Are you staying up to date on the latest health food trends? There really aren’t any “new” foods, but plenty are “new to us.” For instance, kale, Greek yogurt and chia are ancient foods that have become trendy. They went from superfood status to packaged items like cheesy nacho kale chips, sugar-laden Greek yogurt with lots of flavor options and chocolate chunk Oreo chia pudding. Not cool and definitely not healthy.
Below are five health foods that will help you up your game—and have yet to be drenched in sugar and salt and parked in the snack food aisle.
1. Black Rice
Black rice, also known as forbidden rice, is a rare grain that is gaining popularity in America after being a staple in Asian culture for years. This used to be the food of royalty in China. Now you can get it at your local health food store.
This naturally gluten-free grain is incredibly high in fiber, protein and antioxidants. Compared to other popular rice variations (brown, white and red), black rice is highest in protein and fiber. Only red rice has more iron, by half a gram.
Bottom line: black rice is legit. You can purchase it at most health food stores and many local supermarkets with a health food section. It’s becoming more popular in the U.S., and I expect it to be one of the top trending foods in 2016.
I swap it for brown or white rice every now and then for a nice change of flavor.
2. Maca Root
Maca root packs a powerful punch. A distant relative of broccoli, maca is grown in high altitude regions of the world, especially in South America.
Maca root is a great mood booster, providing a nice kick of energy almost immediately after consumption. It also provides natural antioxidants that can help keep your “bad” cholesterol down and rid your body of harmful toxins and diseases.
I prefer my maca root in powder form. It’s nearly tasteless, and you don’t need more than a single tablespoon per day. We still have much to learn about serving sizes, side effects (no negative side effects are known at this time) and other benefits, but adding a pinch of this to your morning shake will pay dividends.
Skyr has a funny name, but the benefits of this Icelandic dish are serious business. Skyr is like a mix between Greek yogurt and cottage cheese. It’s a cultured product made from skim milk that has been a staple in Iceland for thousands of years.
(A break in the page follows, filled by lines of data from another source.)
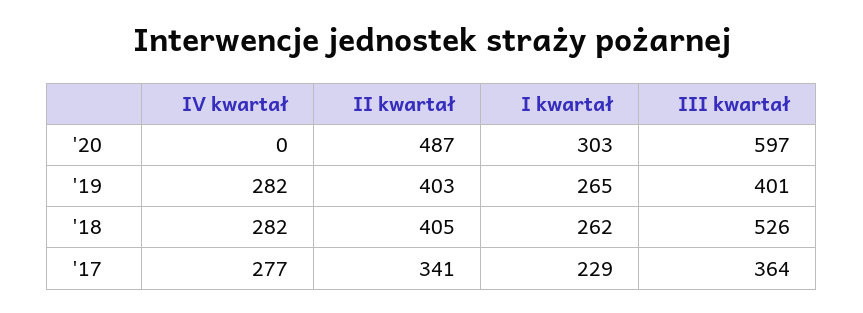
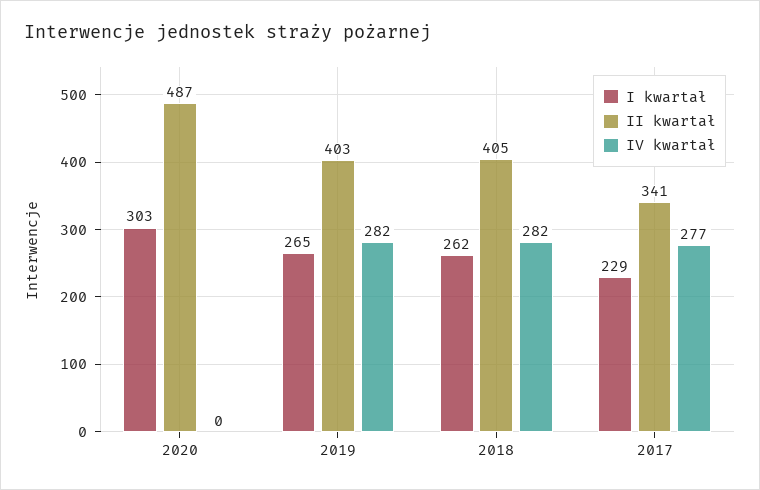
III kwartał, '20: 597 -> none
III kwartał, '19: 401 -> none
III kwartał, '18: 526 -> none
III kwartał, '17: 364 -> none

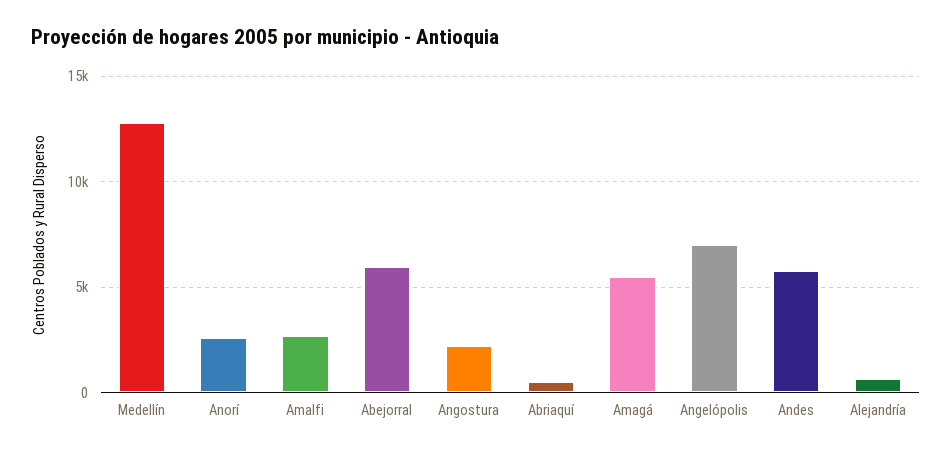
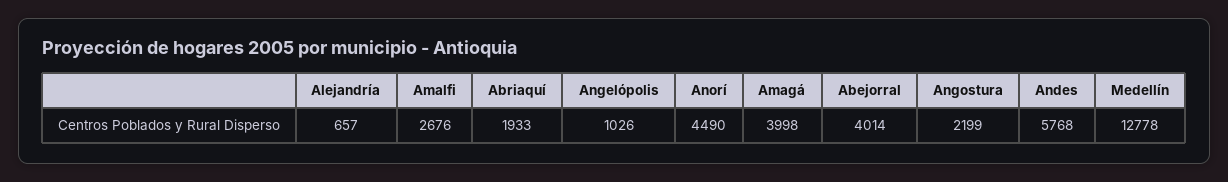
Anorí: 2500 -> 4490
Abejorral: 6000 -> 4014
Abriaquí: 500 -> 1933
Amagá: 5500 -> 3998
Angelópolis: 7000 -> 1026

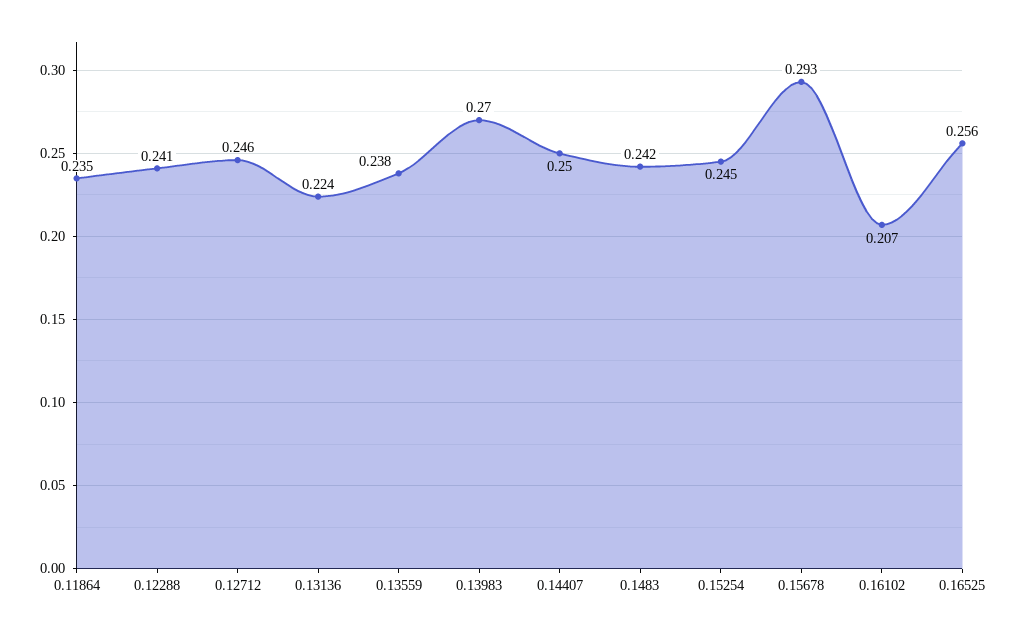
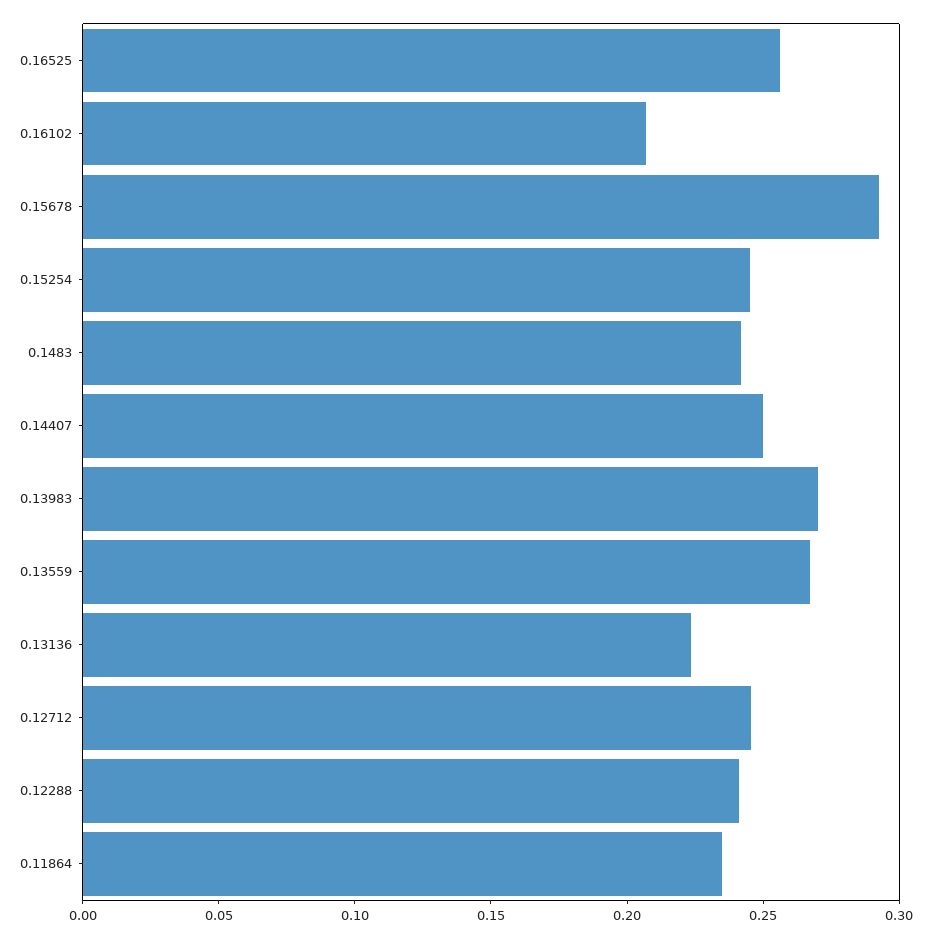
0.13559: 0.238 -> 0.27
Oddly enough, I found myself traveling to Iceland not too long ago. I admit that Skyr was one of the better native dishes I tried. It sure beats puffin and fermented shark, which I would not recommend to anyone!
Although Skyr is more of a cheese, American marketers present this new health food product as a yogurt.
Skyr is very high in protein, has just enough healthy fats and is low in sugar. It’s something you can eat any time of day. It can be sweet or savory.
Sushi, anyone? Seaweed is buzzing right now and for good reason. Eating these oceanic greens provides numerous benefits.
Long before Kim and Kanye decided to name their daughter North (a.k.a. Nori), we had been wrapping delicious sushi rolls with a nutritious sea plant called Nori. Packed with iodine, calcium, fish oil and iron, Nori—and most other popular seaweeds—is a great addition to any soup or salad. Also, dried seaweed can replace tortilla chips or potato chips, and they make great snacks for airplane travel.
Two other sea plants that I enjoy are spirulina and chlorella. These are smaller algae from the ocean, and both come in a pulverized powder form that you can mix into shakes (to disguise the semi-unpleasant taste). You can also take them as capsules.
All of these seaweeds/algae are nutrient-rich and great for immune health, as they come loaded with healthy bacteria to protect your gut.
5. Hemp Seeds
Last but not least are hemp seeds, the seeds of the cannabis sativa plant. Yes, they are the same species as marijuana. No, you won’t feel the drug-like effects caused by marijuana. Hemp seeds contain little or no THC, which is the compound that causes those effects.
Hemp seeds are very high in protein for such a small seed, with about 25 percent of their calories coming from protein. Hemp seeds are also rich in Omega 3, 6 and 9 fatty acids which are essential for optimal health.
Hemp seeds can be eaten whole or shelled as a snack by the spoonful, added to Skyr, added to a shake or replace whey as a base for a protein shake, used as a salad topping or even liquefied into hemp milk. Add 1 to 3 tablespoons of these nourishing seeds to your diet.